Measures to ease the situation
Minister Varadkar also outlined measures being taken to ease the situation:
Nurses back work-to-rule
Nurses at several hospitals including Limerick University Hospital, Ennis, Nenagh, Croom and Naas have voted in favour of holding a work-to-rule action on 3 February.
Varadkar said he understood the frustration of nurses, but industrial action is not the answer.
My experience from my time in the health service is that [work-to-rule] doesn’t particularly impact on patients but it does make work harder for other frontline staff, particularly junior doctors so it’s not a solution to this problem.
“[The nurses are] sick to death of it, they’re frustated about it and I totally understand where they’re coming from.”
Varadkar said “local solutions assisted by national measures” are required to address the overcrowding issue.
INMO
Liam Doran, head of the Irish Nurses and Midwives Organisation (INMO), said the work-to-rule action could escalate to a strike if solutions are not achieved shortly.
So, what’s needed?
More staff, more beds, more community services. Without that you won’t address this problem.
Doran, who has agreed to co-chair the ED Taskforce, added that “action on the ground” is required urgently, not “more high level strategies”.
Varadkar said resources are not the only issue at play.
“It’s about more than that, if resources were the solution this would have been solved a long time ago.”
He said “much better” management, organisation, patient flow and hospital avoidance is required.
“There is nobody who wants to resolve this 15-year chronic problem once and for all more than me,” Varadkar added.
Leaders’ Questions
Later today, the Taoiseach said that last week’s trolley numbers, which saw 600 people waiting on hospital beds, made hospitals less safe than they should have been.

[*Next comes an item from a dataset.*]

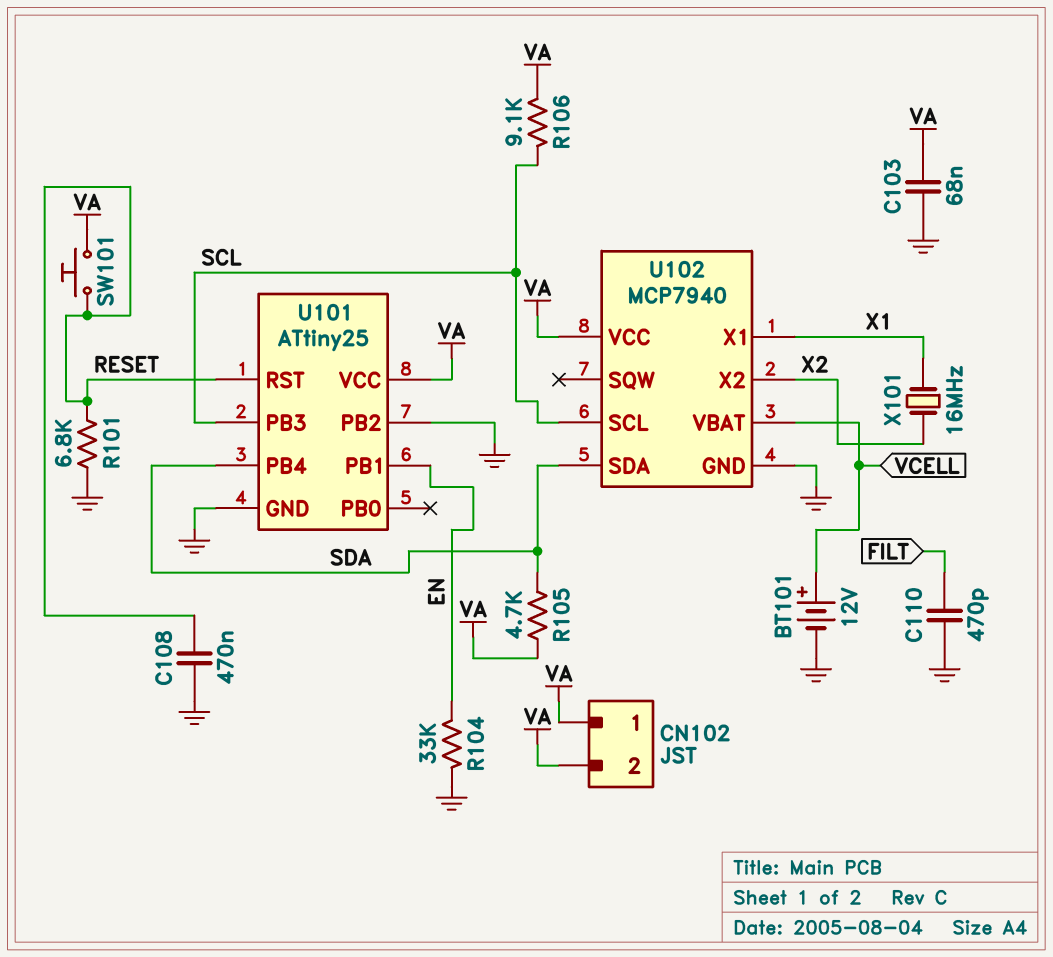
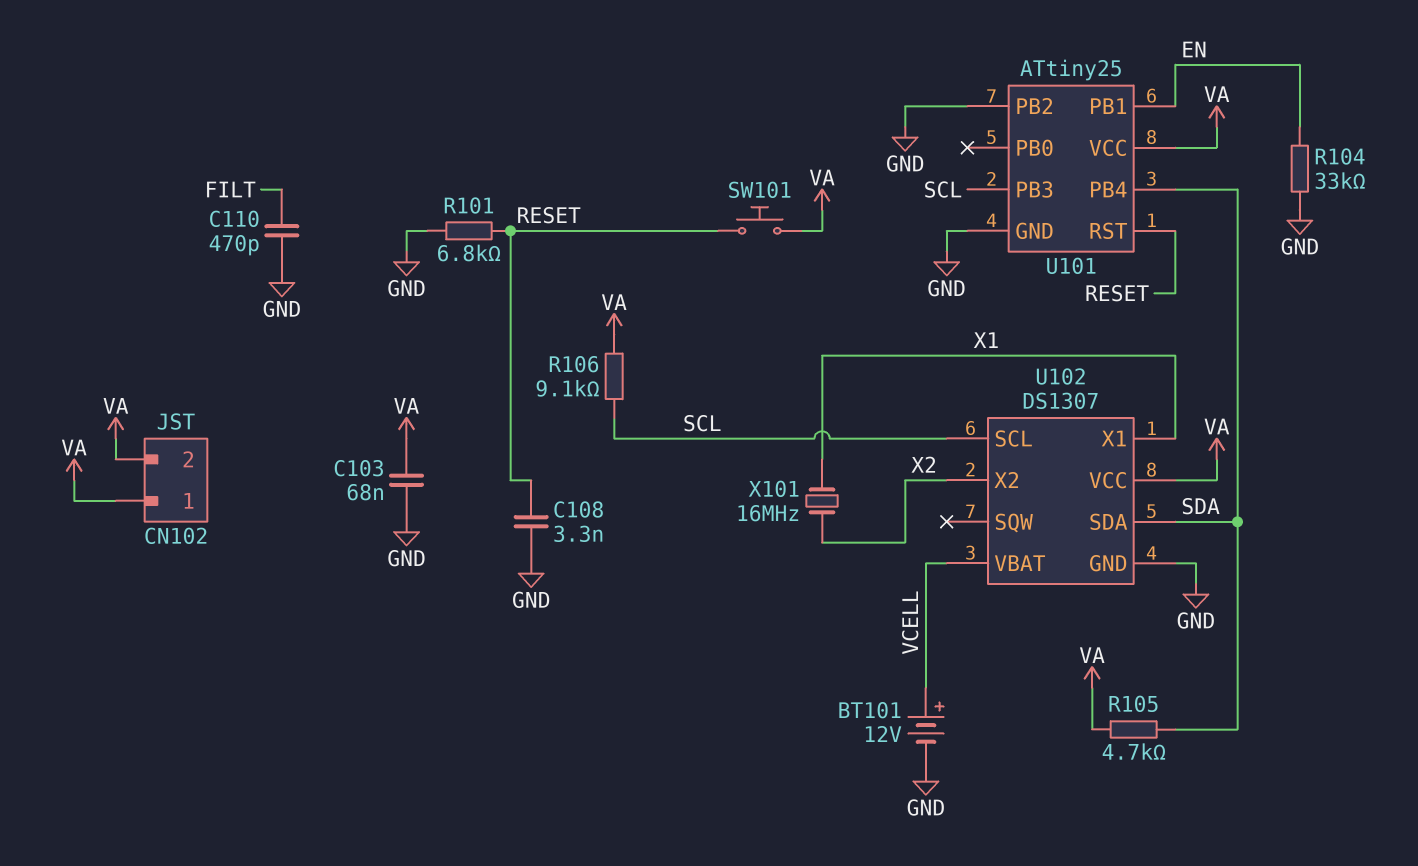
C108: 470nF (GND, RESET) -> 3.3nF (GND, RESET)
U102: MCP7940 -> DS1307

In the first leaders’ questions in the Dáil of 2015, Fianna Fáil’s Micheal Martin and Sinn Féin’s Gerry Adams used their time to question the government on the hospital crisis, which saw 600 people on trolleys last week.

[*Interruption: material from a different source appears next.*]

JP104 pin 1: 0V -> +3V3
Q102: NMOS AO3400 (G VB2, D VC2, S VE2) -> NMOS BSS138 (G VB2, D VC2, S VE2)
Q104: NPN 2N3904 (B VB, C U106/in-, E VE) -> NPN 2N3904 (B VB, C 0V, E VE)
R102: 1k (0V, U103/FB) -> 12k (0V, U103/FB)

That prompted the Taoiseach to say that last week “emergency departments were not as safe as they might have been”.
Martin said that the situation had arisen because of government neglect.
“You’ve neglected it as a priority in government and that’s why there were record numbers last week. You tried to get away with it, but you got caught.”
However, the Taoiseach hit back, reminding Martin that he had been Minister for Health and pledged himself to end overcrowding.
“You wasted money when there was billions sloshing around.”